Work order = Your output must hold every entry exactly as written and none of the pictures.

Available data Block Start

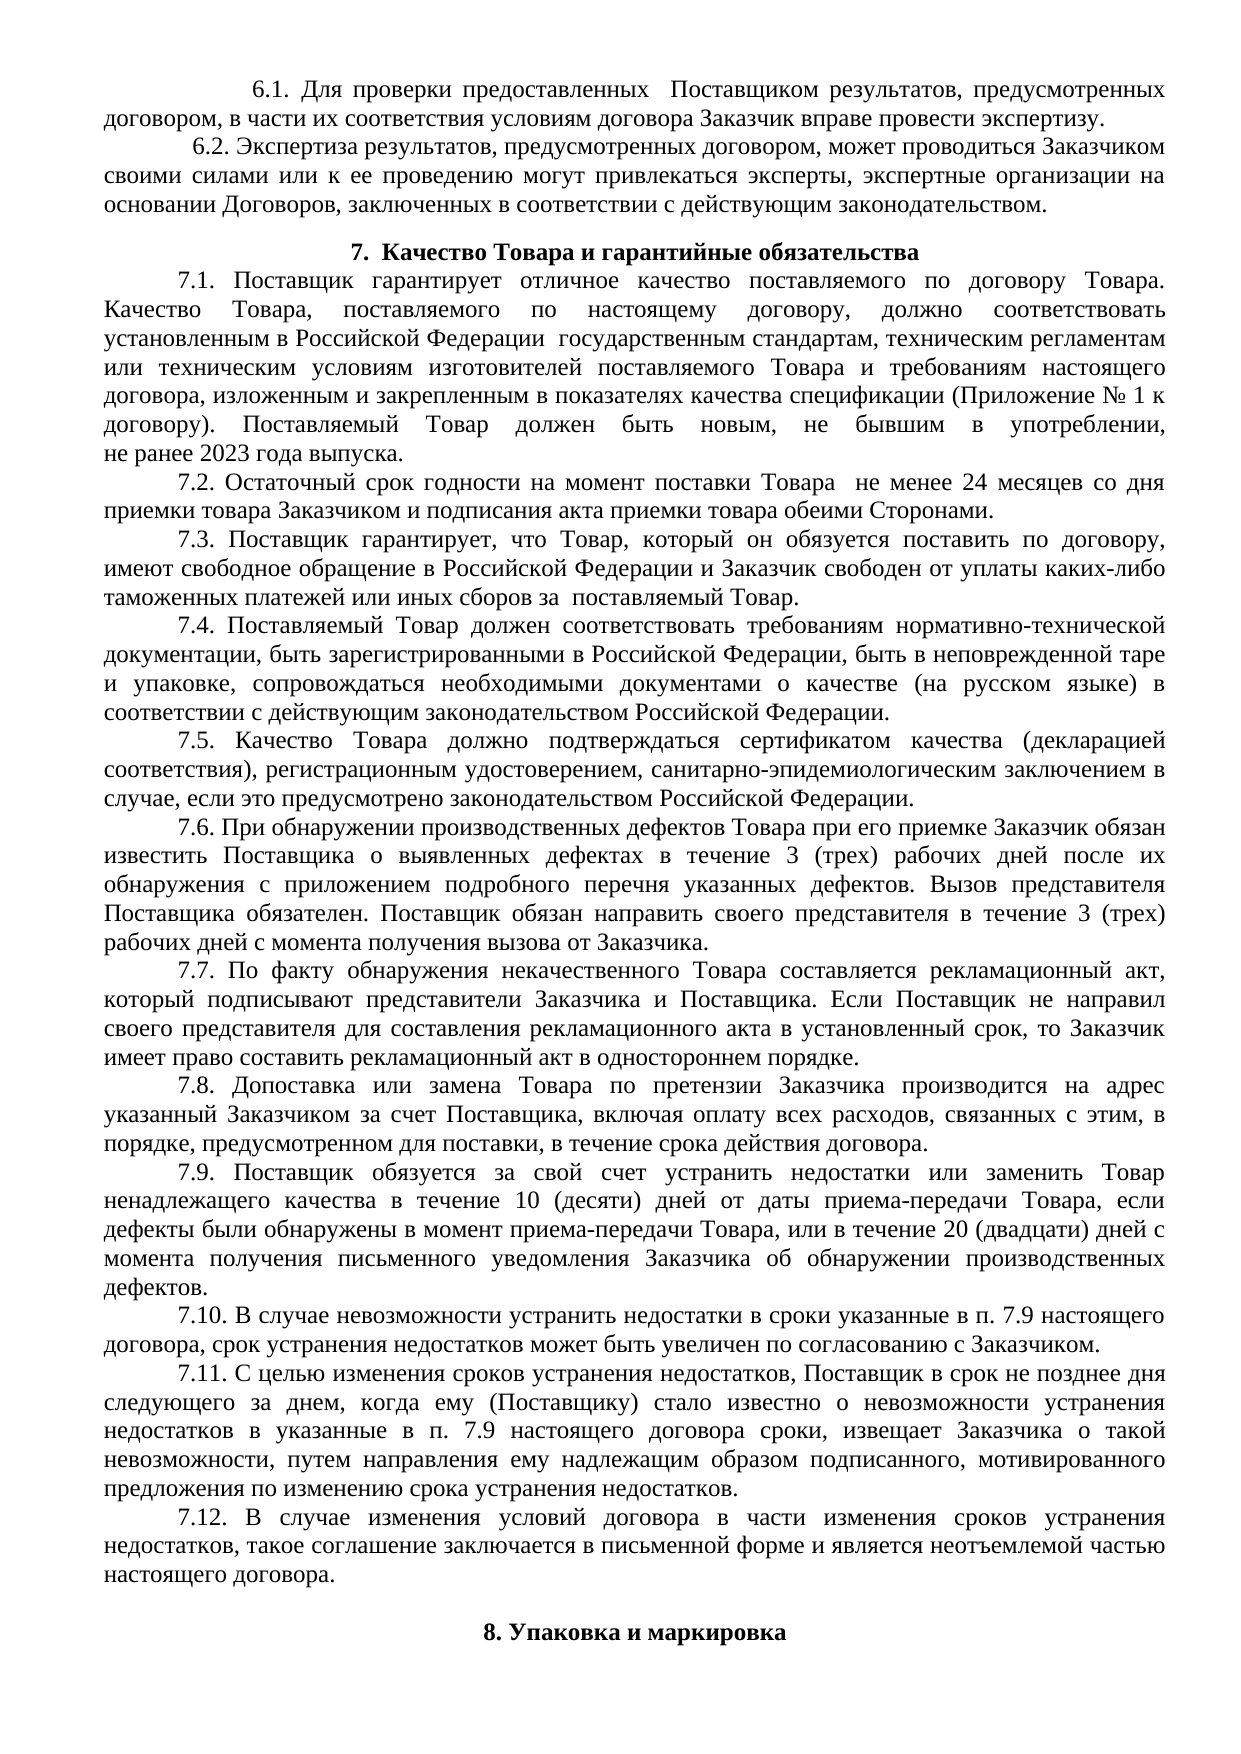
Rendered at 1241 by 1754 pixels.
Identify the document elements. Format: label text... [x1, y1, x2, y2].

text 7.12. В случае изменения условий договора в части изменения сроков устранения недостатков, такое соглашение заключается в письменной форме и является неотъемлемой частью настоящего договора. [103, 1502, 1166, 1588]
text 7.5. Качество Товара должно подтверждаться сертификатом качества (декларацией соответствия), регистрационным удостоверением, санитарно-эпидемиологическим заключением в случае, если это предусмотрено законодательством Российской Федерации. [103, 726, 1166, 812]
text 7.10. В случае невозможности устранить недостатки в сроки указанные в п. 7.9 настоящего договора, срок устранения недостатков может быть увеличен по согласованию с Заказчиком. [103, 1301, 1166, 1358]
text 8. Упаковка и маркировка [103, 1617, 1166, 1646]
list 6.2. Экспертиза результатов, предусмотренных договором, может проводиться Заказчиком своими силами или к ее проведению могут привлекаться эксперты, экспертные организации на основании Договоров, заключенных в соответствии с действующим законодательством. [103, 131, 1166, 218]
text 7.7. По факту обнаружения некачественного Товара составляется рекламационный акт, который подписывают представители Заказчика и Поставщика. Если Поставщик не направил своего представителя для составления рекламационного акта в установленный срок, то Заказчик имеет право составить рекламационный акт в одностороннем порядке. [103, 956, 1166, 1071]
text 7.3. Поставщик гарантирует, что Товар, который он обязуется поставить по договору, имеют свободное обращение в Российской Федерации и Заказчик свободен от уплаты каких-либо таможенных платежей или иных сборов за поставляемый Товар. [103, 524, 1166, 611]
list 7. Качество Товара и гарантийные обязательства [103, 237, 1166, 266]
text 7.6. При обнаружении производственных дефектов Товара при его приемке Заказчик обязан известить Поставщика о выявленных дефектах в течение 3 (трех) рабочих дней после их обнаружения с приложением подробного перечня указанных дефектов. Вызов представителя Поставщика обязателен. Поставщик обязан направить своего представителя в течение 3 (трех) рабочих дней с момента получения вызова от Заказчика. [103, 812, 1166, 956]
text 7.2. Остаточный срок годности на момент поставки Товара не менее 24 месяцев со дня приемки товара Заказчиком и подписания акта приемки товара обеими Сторонами. [103, 467, 1166, 524]
text 7.4. Поставляемый Товар должен соответствовать требованиям нормативно-технической документации, быть зарегистрированными в Российской Федерации, быть в неповрежденной таре и упаковке, сопровождаться необходимыми документами о качестве (на русском языке) в соответствии с действующим законодательством Российской Федерации. [103, 611, 1166, 726]
text 7.11. С целью изменения сроков устранения недостатков, Поставщик в срок не позднее дня следующего за днем, когда ему (Поставщику) стало известно о невозможности устранения недостатков в указанные в п. 7.9 настоящего договора сроки, извещает Заказчика о такой невозможности, путем направления ему надлежащим образом подписанного, мотивированного предложения по изменению срока устранения недостатков. [103, 1358, 1166, 1502]
text 7.1. Поставщик гарантирует отличное качество поставляемого по договору Товара. Качество Товара, поставляемого по настоящему договору, должно соответствовать установленным в Российской Федерации государственным стандартам, техническим регламентам или техническим условиям изготовителей поставляемого Товара и требованиям настоящего договора, изложенным и закрепленным в показателях качества спецификации (Приложение № 1 к договору). Поставляемый Товар должен быть новым, не бывшим в употреблении, не ранее 2023 года выпуска. [103, 266, 1166, 467]
text 7.9. Поставщик обязуется за свой счет устранить недостатки или заменить Товар ненадлежащего качества в течение 10 (десяти) дней от даты приема-передачи Товара, если дефекты были обнаружены в момент приема-передачи Товара, или в течение 20 (двадцати) дней с момента получения письменного уведомления Заказчика об обнаружении производственных дефектов. [103, 1157, 1166, 1301]
list 6.1. Для проверки предоставленных Поставщиком результатов, предусмотренных договором, в части их соответствия условиям договора Заказчик вправе провести экспертизу. [103, 74, 1166, 131]
text 7.8. Допоставка или замена Товара по претензии Заказчика производится на адрес указанный Заказчиком за счет Поставщика, включая оплату всех расходов, связанных с этим, в порядке, предусмотренном для поставки, в течение срока действия договора. [103, 1071, 1166, 1157]
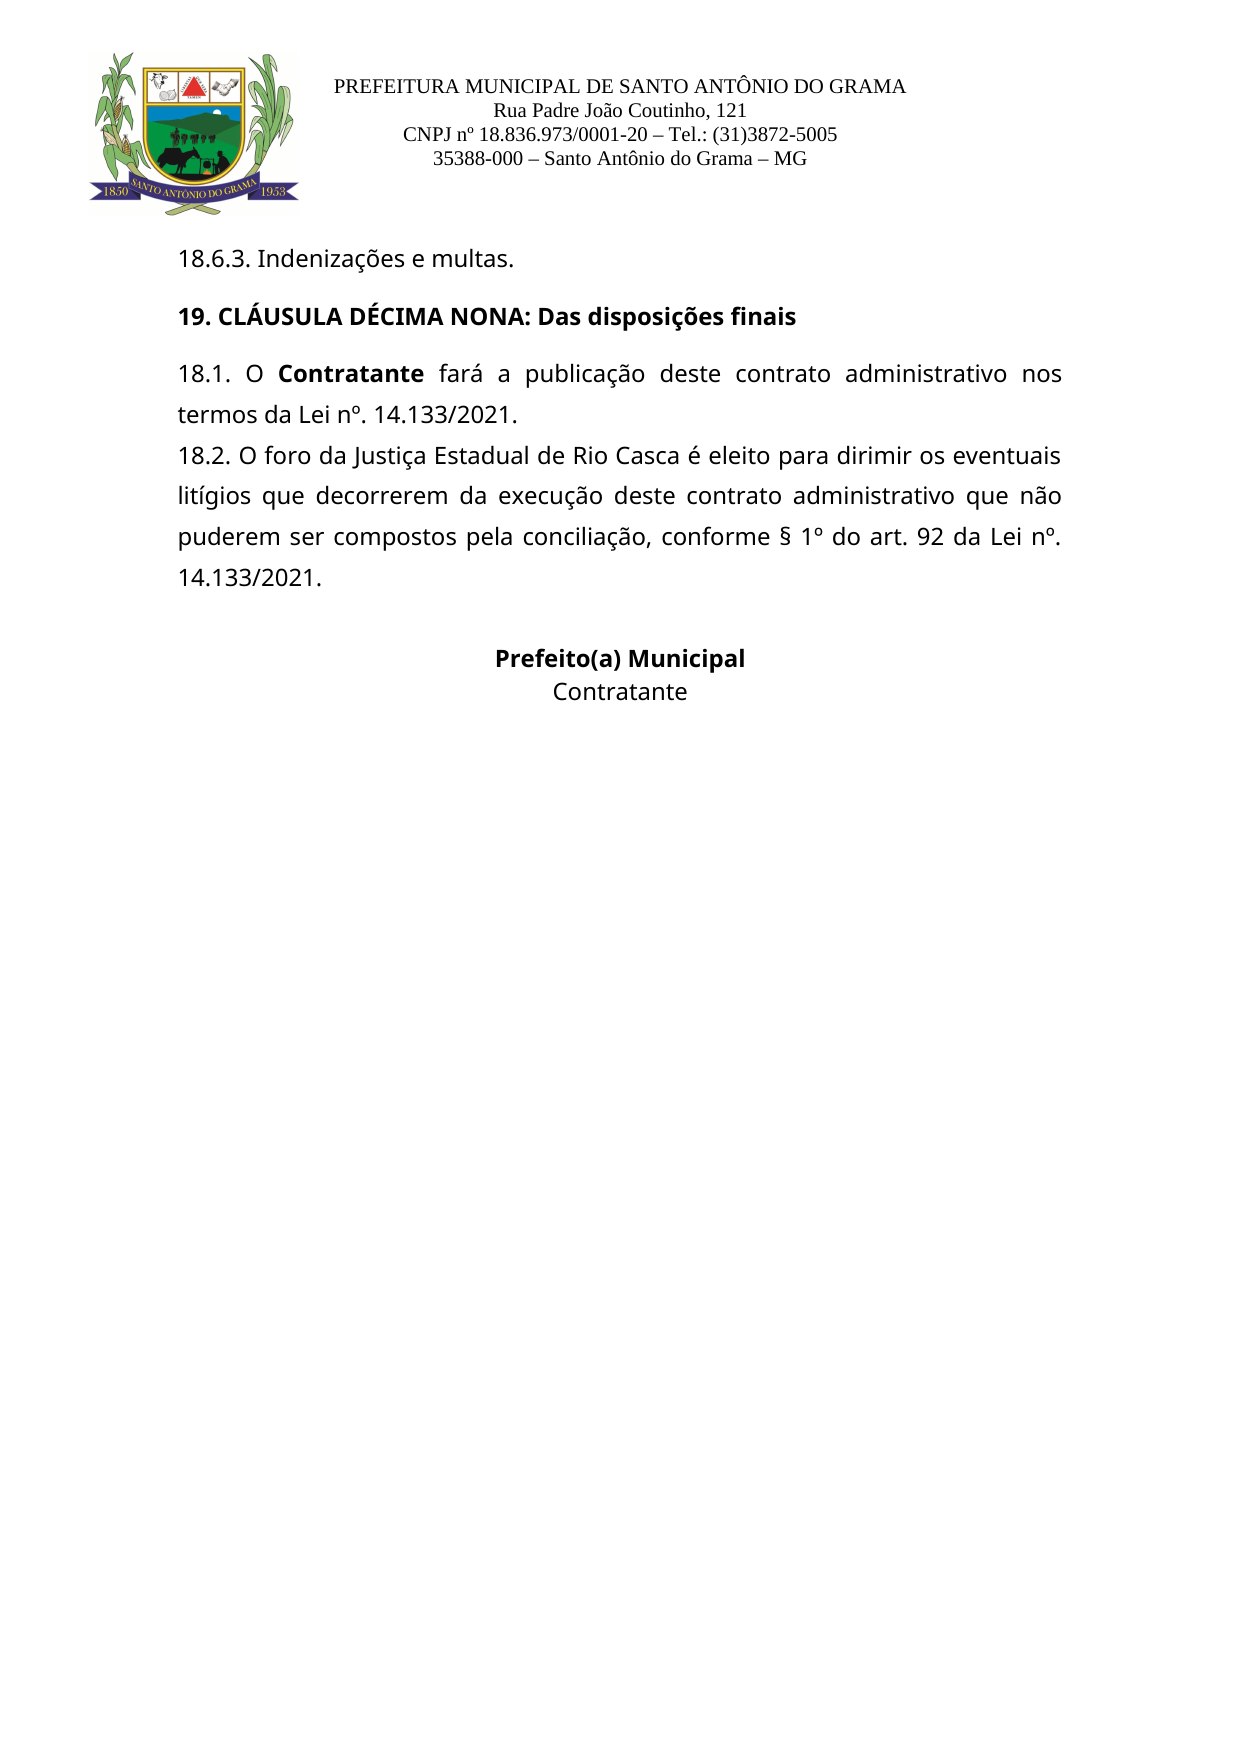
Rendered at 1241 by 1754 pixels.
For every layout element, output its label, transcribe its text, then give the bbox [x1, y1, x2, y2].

text 18.2. O foro da Justiça Estadual de Rio Casca é eleito para dirimir os eventuais litígios que decorrerem da execução deste contrato administrativo que não puderem ser compostos pela conciliação, conforme § 1º do art. 92 da Lei nº. 14.133/2021. [177, 438, 1063, 593]
text 18.6.3. Indenizações e multas. [177, 242, 1063, 275]
text Contratante [177, 675, 1063, 707]
picture [88, 51, 300, 216]
text 19. CLÁUSULA DÉCIMA NONA: Das disposições finais [177, 299, 1063, 332]
text Prefeito(a) Municipal [177, 642, 1063, 675]
text 18.1. O Contratante fará a publicação deste contrato administrativo nos termos da Lei nº. 14.133/2021. [177, 357, 1063, 430]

Available data Block End

Task output =
Rendered at 1241 by 1754 pixels.
Identify the document elements. Format: label text... [x1, y1, x2, y2].

text 7.12. В случае изменения условий договора в части изменения сроков устранения недостатков, такое соглашение заключается в письменной форме и является неотъемлемой частью настоящего договора. [103, 1502, 1166, 1588]
text 7.5. Качество Товара должно подтверждаться сертификатом качества (декларацией соответствия), регистрационным удостоверением, санитарно-эпидемиологическим заключением в случае, если это предусмотрено законодательством Российской Федерации. [103, 726, 1166, 812]
text 7.10. В случае невозможности устранить недостатки в сроки указанные в п. 7.9 настоящего договора, срок устранения недостатков может быть увеличен по согласованию с Заказчиком. [103, 1301, 1166, 1358]
text 8. Упаковка и маркировка [103, 1617, 1166, 1646]
list 6.2. Экспертиза результатов, предусмотренных договором, может проводиться Заказчиком своими силами или к ее проведению могут привлекаться эксперты, экспертные организации на основании Договоров, заключенных в соответствии с действующим законодательством. [103, 131, 1166, 218]
text 7.7. По факту обнаружения некачественного Товара составляется рекламационный акт, который подписывают представители Заказчика и Поставщика. Если Поставщик не направил своего представителя для составления рекламационного акта в установленный срок, то Заказчик имеет право составить рекламационный акт в одностороннем порядке. [103, 956, 1166, 1071]
text 7.3. Поставщик гарантирует, что Товар, который он обязуется поставить по договору, имеют свободное обращение в Российской Федерации и Заказчик свободен от уплаты каких-либо таможенных платежей или иных сборов за поставляемый Товар. [103, 524, 1166, 611]
list 7. Качество Товара и гарантийные обязательства [103, 237, 1166, 266]
text 7.6. При обнаружении производственных дефектов Товара при его приемке Заказчик обязан известить Поставщика о выявленных дефектах в течение 3 (трех) рабочих дней после их обнаружения с приложением подробного перечня указанных дефектов. Вызов представителя Поставщика обязателен. Поставщик обязан направить своего представителя в течение 3 (трех) рабочих дней с момента получения вызова от Заказчика. [103, 812, 1166, 956]
text 7.2. Остаточный срок годности на момент поставки Товара не менее 24 месяцев со дня приемки товара Заказчиком и подписания акта приемки товара обеими Сторонами. [103, 467, 1166, 524]
text 7.4. Поставляемый Товар должен соответствовать требованиям нормативно-технической документации, быть зарегистрированными в Российской Федерации, быть в неповрежденной таре и упаковке, сопровождаться необходимыми документами о качестве (на русском языке) в соответствии с действующим законодательством Российской Федерации. [103, 611, 1166, 726]
text 7.11. С целью изменения сроков устранения недостатков, Поставщик в срок не позднее дня следующего за днем, когда ему (Поставщику) стало известно о невозможности устранения недостатков в указанные в п. 7.9 настоящего договора сроки, извещает Заказчика о такой невозможности, путем направления ему надлежащим образом подписанного, мотивированного предложения по изменению срока устранения недостатков. [103, 1358, 1166, 1502]
text 7.1. Поставщик гарантирует отличное качество поставляемого по договору Товара. Качество Товара, поставляемого по настоящему договору, должно соответствовать установленным в Российской Федерации государственным стандартам, техническим регламентам или техническим условиям изготовителей поставляемого Товара и требованиям настоящего договора, изложенным и закрепленным в показателях качества спецификации (Приложение № 1 к договору). Поставляемый Товар должен быть новым, не бывшим в употреблении, не ранее 2023 года выпуска. [103, 266, 1166, 467]
text 7.9. Поставщик обязуется за свой счет устранить недостатки или заменить Товар ненадлежащего качества в течение 10 (десяти) дней от даты приема-передачи Товара, если дефекты были обнаружены в момент приема-передачи Товара, или в течение 20 (двадцати) дней с момента получения письменного уведомления Заказчика об обнаружении производственных дефектов. [103, 1157, 1166, 1301]
list 6.1. Для проверки предоставленных Поставщиком результатов, предусмотренных договором, в части их соответствия условиям договора Заказчик вправе провести экспертизу. [103, 74, 1166, 131]
text 7.8. Допоставка или замена Товара по претензии Заказчика производится на адрес указанный Заказчиком за счет Поставщика, включая оплату всех расходов, связанных с этим, в порядке, предусмотренном для поставки, в течение срока действия договора. [103, 1071, 1166, 1157]
Rendered at 1241 by 1754 pixels.
For every layout element, output its label, transcribe its text, then give the bbox [x1, y1, x2, y2].

text 18.2. O foro da Justiça Estadual de Rio Casca é eleito para dirimir os eventuais litígios que decorrerem da execução deste contrato administrativo que não puderem ser compostos pela conciliação, conforme § 1º do art. 92 da Lei nº. 14.133/2021. [177, 438, 1063, 593]
text 18.6.3. Indenizações e multas. [177, 242, 1063, 275]
text Contratante [177, 675, 1063, 707]
picture [88, 51, 300, 216]
text 19. CLÁUSULA DÉCIMA NONA: Das disposições finais [177, 299, 1063, 332]
text Prefeito(a) Municipal [177, 642, 1063, 675]
text 18.1. O Contratante fará a publicação deste contrato administrativo nos termos da Lei nº. 14.133/2021. [177, 357, 1063, 430]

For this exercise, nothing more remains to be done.